Wild Rice Gratin with Kale, Caramelized Onions, and Gruyere
adapted from The Smitten Kitchen Cookbook, by Deb Perelman
serves 10 to 12 as a side
- 1 1/2 cups uncooked wild rice
- 3 Tbs butter, divided
- 1 Tbs olive oil
- 2 large sweet onions, halved and thinly sliced
- 3/4 tsp kosher salt, plus more to taste
- freshly ground black pepper
- pinch of red pepper flakes
- 4 cups stemmed, ribboned kale leaves
- 2 cups coarsely grated Gruyere cheese
- 1 cup chicken or vegetable broth
- 1 cup panko bread crumbs
Rinse the rice thoroughly, then drain. Boil 4 1/2 cups of water in a medium saucepan, and stir in the rice.
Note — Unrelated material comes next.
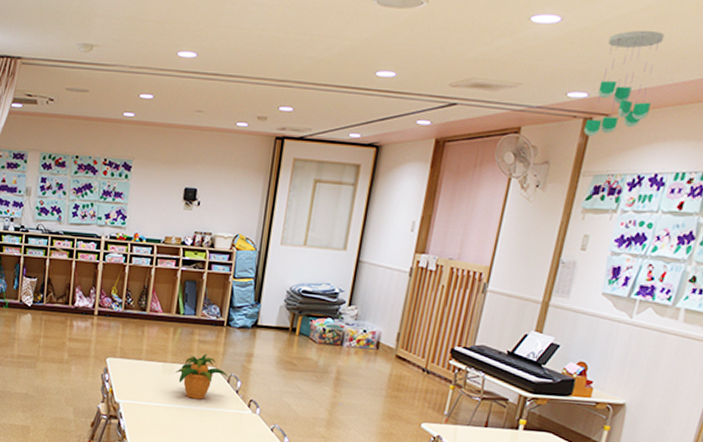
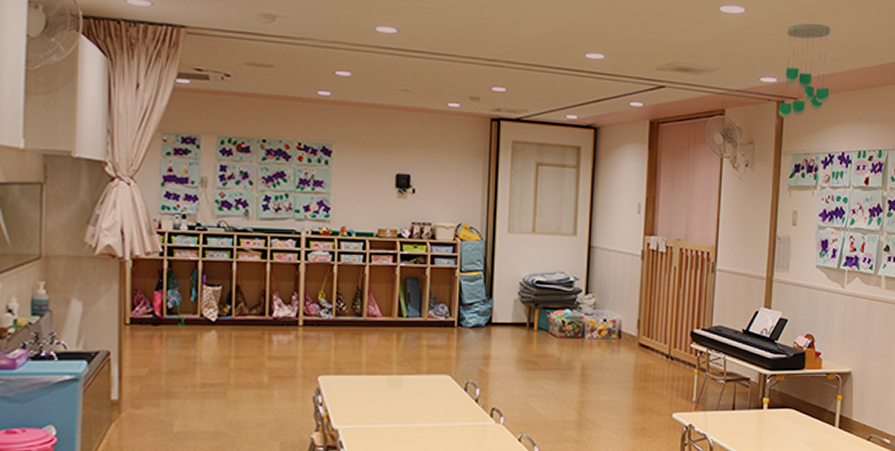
potted plant: present [175,354,228,399] -> none [403,361,465,414]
Cover, return to a boil, then simmer over low heat for 40 minutes, or until the rice is tender. Remove from heat and set aside.
Meanwhile, prepare the rest of the components to the gratin: Preheat the oven to 375 degrees. Use 1 tablespoon of the butter to generously grease a 2-quart baking dish.
Caramelize the onions: Heat the olive oil and and 1 tablespoon of the butter in a large skillet over medium-low heat. Add the onions, sprinkle with the salt and 1/4 teaspoon of pepper, and a pinch of red pepper flakes, and cook until they are tender and golden-brown, about 30 minutes, stirring occasionally.
Add the kale ribbons, and cook until they wilt, about 5 minutes. Stir in the wild rice, 1 cup of the grated cheese, and the broth. Taste and season with additional salt and pepper if needed.
Spread the mixture into the prepared dish, and sprinkle with the remaining cheese. Toss the breadcrumbs with the last remaining tablespoon of butter, and salt and pepper to taste. Sprinkle the breadcrumbs over the cheese, and bake the gratin until it is bubbly and beginning to brown, 30 to 35 minutes. Serve.